- **Stored data**
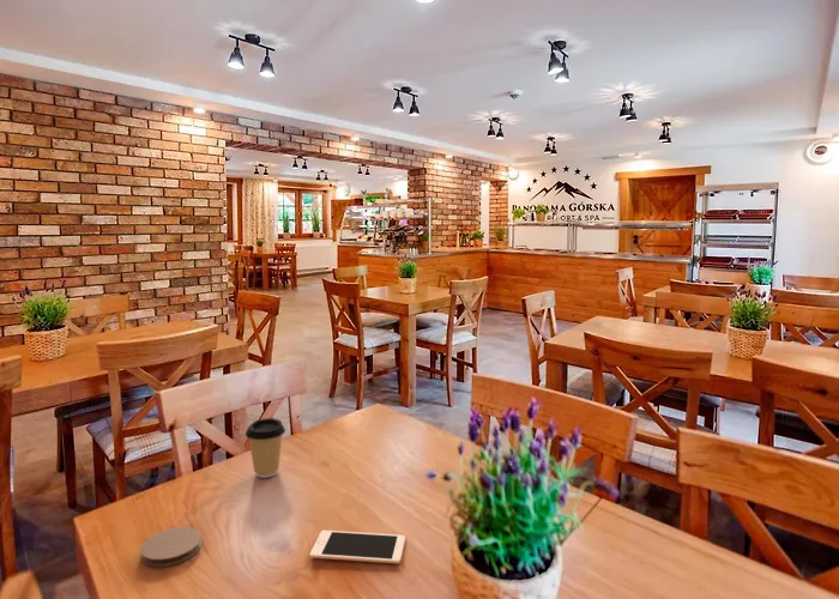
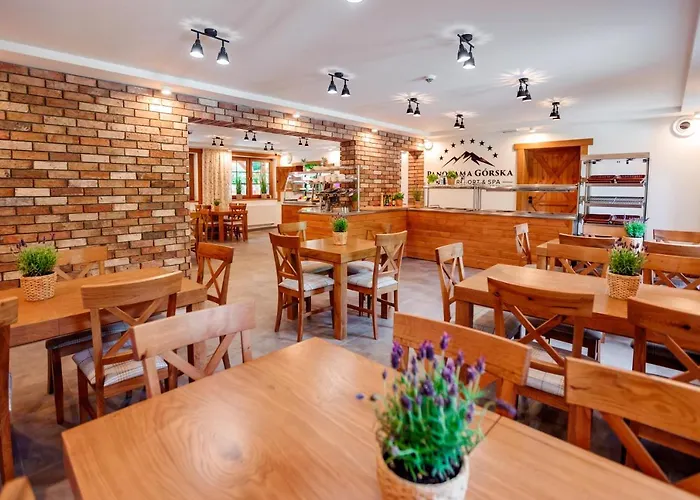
- cell phone [309,530,406,565]
- coaster [139,526,203,568]
- coffee cup [245,417,286,479]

- **Your assignment**
Repeat the listing above in full, exactly, and omit its pictures.

- **Answer below**
- cell phone [309,530,406,565]
- coaster [139,526,203,568]
- coffee cup [245,417,286,479]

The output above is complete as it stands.